Napoli, Chiesa di San Ferdinando al centro di una contesa tra la Curia e i laici dopo il commissariamento del Cardinale Sepe.

Chiesa di San Ferdinando
Cardinale Sepe (Wikipedia)

Chiese contese tra Curia e laici, nuovi sviluppi sul caso della Chiesa di San Ferdinando. Tra i luoghi più prestigiosi di Napoli, denominata “degli artisti”, la cattedrale è stata commissariata dal Cardinale Crescenzio Sepe ma è giunto il ricorso dell’Arciconfraternita di “Nostra Signora dei Sette Dolori”, proprietaria dell’istituto. Come riportano i colleghi di Cronache della Campania, il ricorso è stato presentato al Tribunale Ecclesiastico: si tratta di una battaglia giuridica che va avanti da aprile, con l’istituzione laica che detiene inoltre alcuni immobili nel centro di Napoli e di Cappelle nella parte monumentale del cimitero di Poggioreale. L’ufficialità è stata data dal vice superiore della Arciconfraternita, l’ex generale dei carabinieri Maurizio Scoppa, assistito dall’avvocato Riccardo Imperiali di Francavilla. Ricordiamo che già nel 2016 ci fu una disputa tra la Curia e un’istituzione laica, assistita sempre da Riccardo Imperiali di Francavilla: il legale difese vittoriosamente la Deputazione del Tesoro di San Gennaro in una controversia con la Curia partenopea, che voleva cambiare i criteri di nomina dei componenti della Deputazione.

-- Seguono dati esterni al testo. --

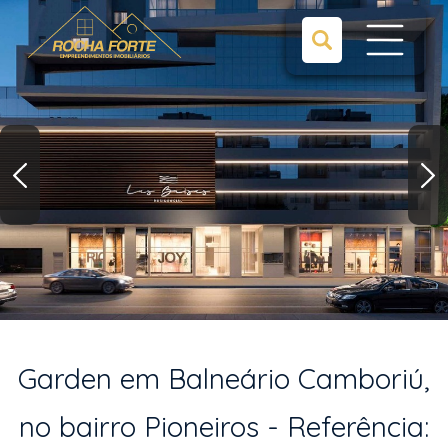
Garden em Balneário Camboriú,
no bairro Pioneiros - Referência:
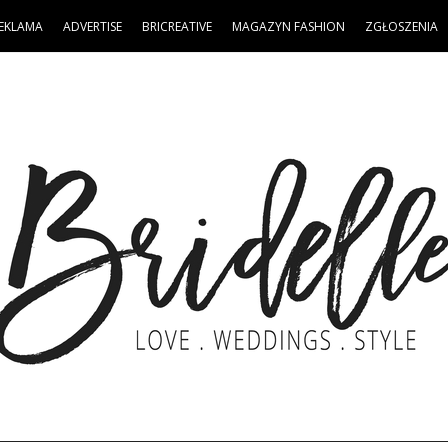
EKLAMA
ADVERTISE
BRICREATIVE
MAGAZYN FASHION
ZGŁOSZENIA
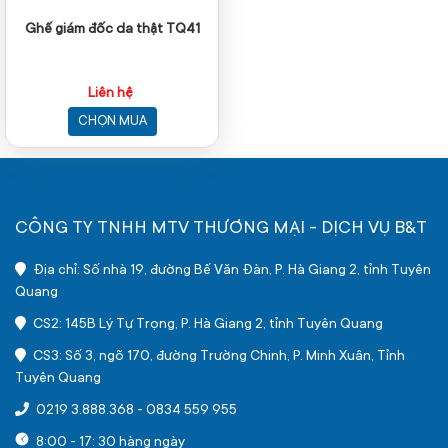
Ghế giám đốc da thật TQ41
Liên hệ
CHỌN MUA
CÔNG TY TNHH MTV THƯƠNG MẠI - DỊCH VỤ B&T
Địa chỉ: Số nhà 19, đường Bế Văn Đàn, P. Hà Giang 2, tỉnh Tuyên
Quang
CS2: 145B Lý Tự Trọng, P. Hà Giang 2, tỉnh Tuyên Quang
CS3: Số 3, ngõ 170, đường Trường Chinh, P. Minh Xuân, Tỉnh
Tuyên Quang
0219 3.888.368
-
0834 559 955
8:00 - 17: 30 hàng ngày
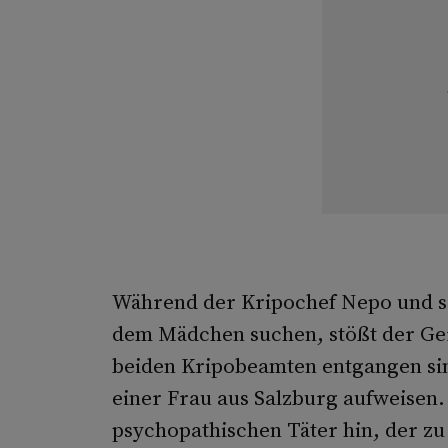
Während der Kripochef Nepo und se
dem Mädchen suchen, stößt der Ger
beiden Kripobeamten entgangen sin
einer Frau aus Salzburg aufweisen.
psychopathischen Täter hin, der zu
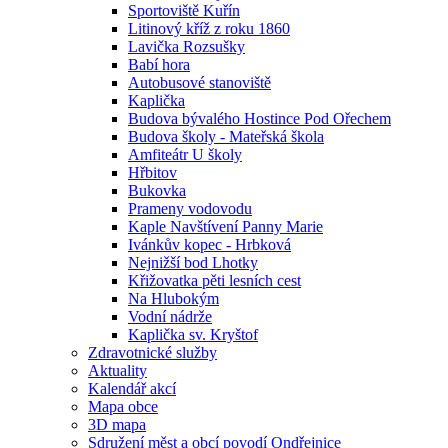
Sportoviště Kuřín
Litinový kříž z roku 1860
Lavička Rozsušky
Babí hora
Autobusové stanoviště
Kaplička
Budova bývalého Hostince Pod Ořechem
Budova školy - Mateřská škola
Amfiteátr U školy
Hřbitov
Bukovka
Prameny vodovodu
Kaple Navštívení Panny Marie
Ivánkův kopec - Hrbková
Nejnižší bod Lhotky
Křižovatka pěti lesních cest
Na Hlubokým
Vodní nádrže
Kaplička sv. Kryštof
Zdravotnické služby
Aktuality
Kalendář akcí
Mapa obce
3D mapa
Sdružení měst a obcí povodí Ondřejnice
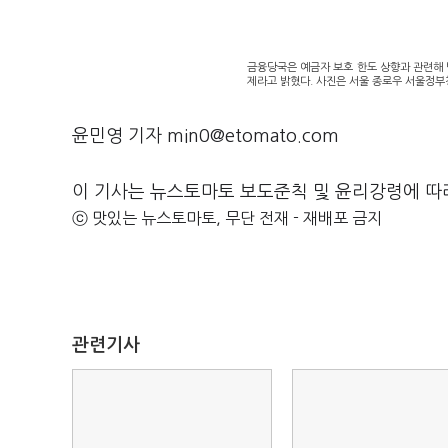
금융당국은 예금자 보호 한도 상향과 관련해 
제라고 밝혔다. 사진은 서울 종로우 서울정부
윤민영 기자 min0@etomato.com
이 기사는 뉴스토마토 보도준칙 및 윤리강령에 따
ⓒ 맛있는 뉴스토마토, 무단 전재 - 재배포 금지
관련기사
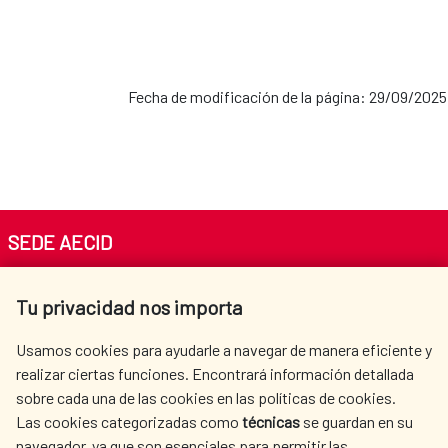
Fecha de modificación de la página: 29/09/2025
SEDE AECID
Av. Reyes Católicos 4 - 28040 Madrid
Tu privacidad nos importa
Tel. +34 900 20 30 54​​​​​​​
centro.informacion@aecid.es
Usamos cookies para ayudarle a navegar de manera eficiente y
realizar ciertas funciones. Encontrará información detallada
sobre cada una de las cookies en las políticas de cookies.
AECID
WHERE DO WE COOPERATE?
Las cookies categorizadas como
técnicas
se guardan en su
SPANISH HUMANITARIAN
PRESS ROOM
navegador, ya que son esenciales para permitir las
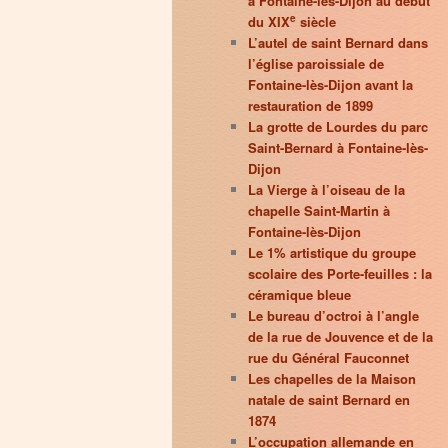
à Fontaine-lès-Dijon au début
e
du XIX
siècle
L’autel de saint Bernard dans
l’église paroissiale de
Fontaine-lès-Dijon avant la
restauration de 1899
La grotte de Lourdes du parc
Saint-Bernard à Fontaine-lès-
Dijon
La Vierge à l’oiseau de la
chapelle Saint-Martin à
Fontaine-lès-Dijon
Le 1% artistique du groupe
scolaire des Porte-feuilles : la
céramique bleue
Le bureau d’octroi à l’angle
de la rue de Jouvence et de la
rue du Général Fauconnet
Les chapelles de la Maison
natale de saint Bernard en
1874
L’occupation allemande en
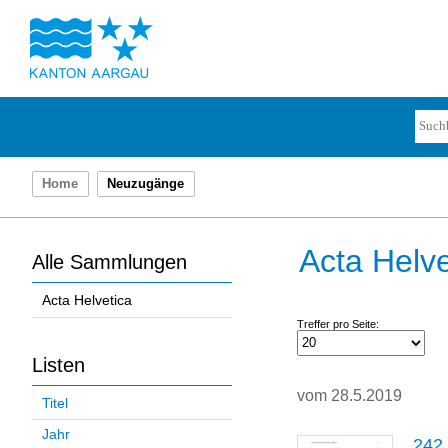
Home
Neuzugänge
Acta Helve
Alle Sammlungen
Acta Helvetica
Treffer pro Seite:
Listen
vom 28.5.2019
Titel
Jahr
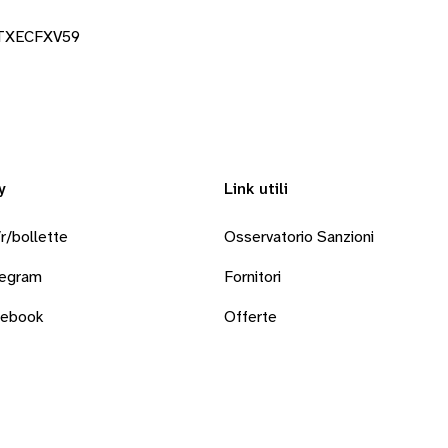
ETXECFXV59
y
Link utili
r/bollette
Osservatorio Sanzioni
legram
Fornitori
cebook
Offerte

CHIESA DI SAN FERDINANDO, BATTAGLIA CURIA-LAICI

Maurizio Scoppa ha spiegato: «Nel 1841 il re Ferdinando II modificò per l’ultima volta lo Statuto della Confraternita che da allora non è mai cambiato. Tutti i governi dell’organismo, composti dal vicesuperiore e da tre assistenti sono stati eletti a norma di questo Statuto. Riforma delle confraternite del 2018? La riforma non è mai stata recepita dalla nostra assemblea e dunque gli organi direttivi sono nella pienezza dei poteri abbiamo il dovere di tutelare gli interessi degli attuali confratelli e la memoria di chi ci ha preceduto. Dobbiamo lasciare intatto il patrimonio culturale e materiale della Confraternita a chi verrà dopo di noi», riporta Cronache della Campania. Così uno dei confratelli: «La chiesa è nostra da secoli la fondarono a metà del ‘500 cavalieri spagnoli e napoletani. Pergolesi scrisse per la nostra Arciconfraternita lo ‘Stabat Mater’ ed i re Borbone-Due Sicilie, a partire da Carlo, nel 1743, e poi i loro discendenti, hanno il titolo onorifico di Superiore della Confraternita».